Although Chahalis has done well in the class so far, she’s worried her grade might suffer if she can’t figure out how to focus.
“But then it’s like … I need to get an A in anatomy for nursing,” She said. “So maybe my mindset will shift at some point, but right now it’s just still in the adjustment period.”
Chahalis isn’t just worried about her grades — she’s also worried about falling behind in the long term, and being unprepared for the second part of the course.
“I also need to know the structures of the body for my job — and for saving lives and for medicine and for everything that I’m going to be doing,” she added.
Senior chemistry and criminal justice major Joseph Willoughby echoed Chahalis’ concerns. This semester, he’s taking his last lab course ever: CHEM425: Instrumental Methods of Analysis.
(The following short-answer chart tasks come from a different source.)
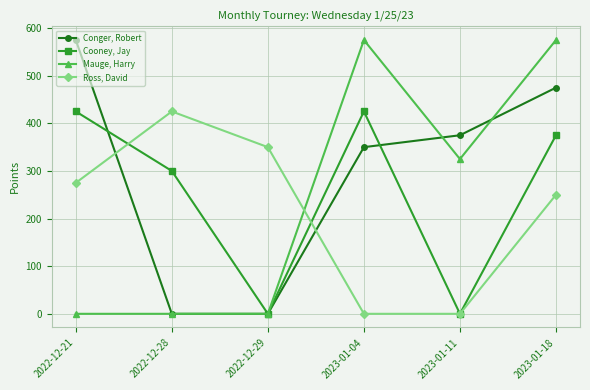

True or false: Ross, David and Mauge, Harry cross at least once.

True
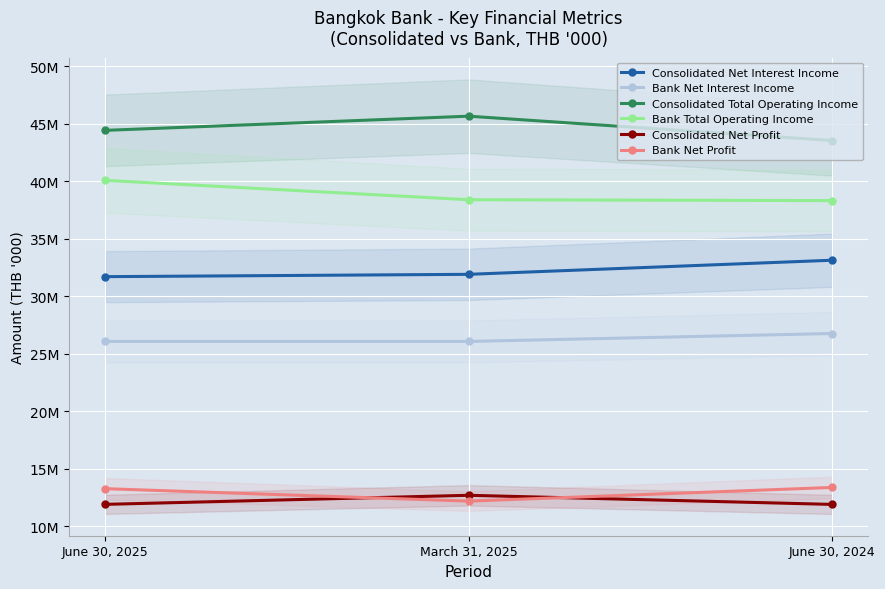

Count the number of data series in this chart.

6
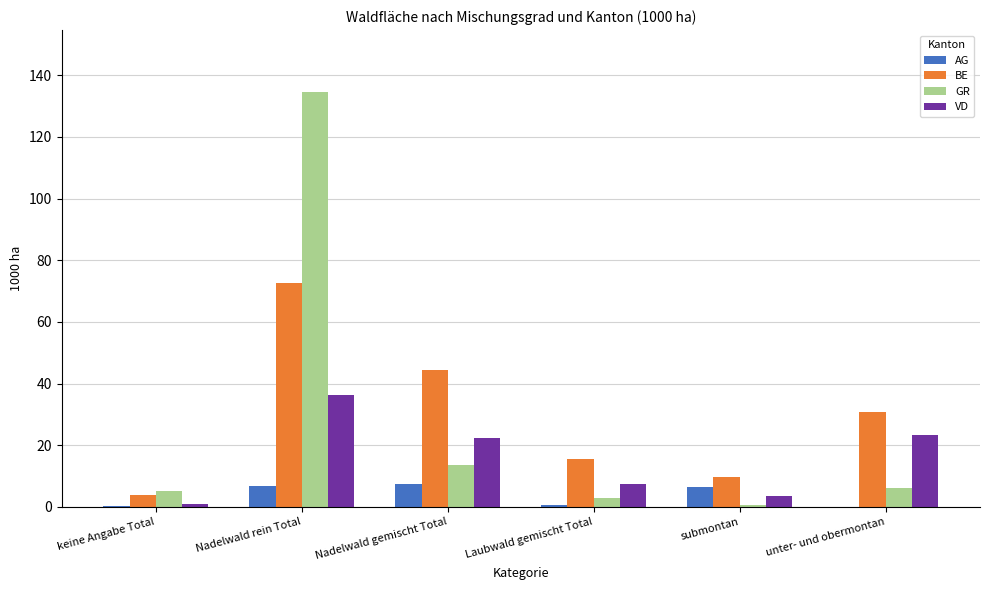

Count the number of categories in the chart.

6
The course just so happens to be very relevant to his career goal of working in analytical chemistry.
“It’s not like I’m forever not going to learn how to use it,” Willoughby said. “But it just puts me in a little bit of disadvantage because, like I said, I just don’t have the experience now.”
And for students who already struggle with lab coursework, the transition to online could make it even harder.
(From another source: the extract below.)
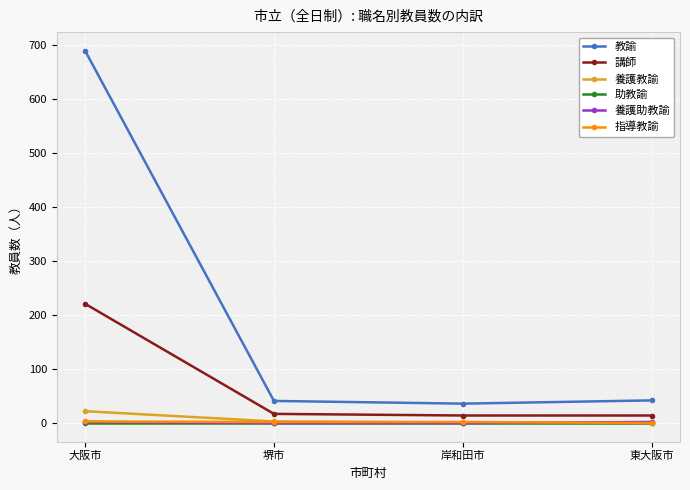

At which category is the sum across all series the highest?

大阪市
Junior biology major Giovanna Castellanos was just getting the hang of her lab classes, she said, when classes were forced to move online.
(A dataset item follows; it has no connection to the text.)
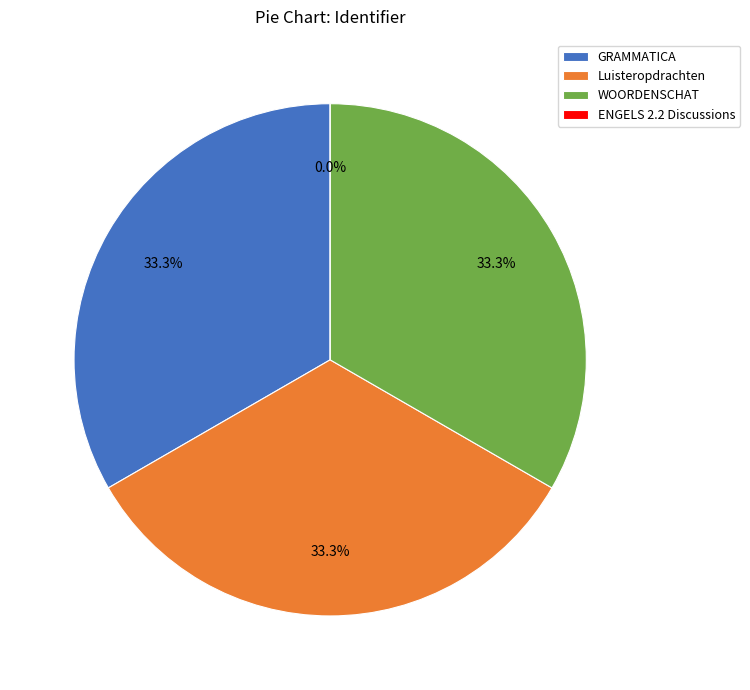

Which slice is the smallest?

ENGELS 2.2 Discussions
“My major is really heavily based on labs and hands-on experience,” Castellanos said. “This was finally the semester I was doing labs that I was interested in.”
Labs were never her strength, but in BSCI283: Principles of Microbiology and BSCI330: Cell Biology and Physiology, she was finally enjoying them and getting better at the work, too. Castellanos was even thinking about applying to a research lab. But now that she will no longer be able to practice in class, she’s afraid her skills won’t be good enough.
In one of her labs this semester, she got to put a variety of drugs, like caffeine on water fleas and observe them under a microscope to see how their heart rates were affected.
Now, Castellanos has to settle with interpreting the fake data her professors provide.
“I know they’re working really hard to try to translate it all online,” she said. “It’s just, these things sometimes aren’t translatable.”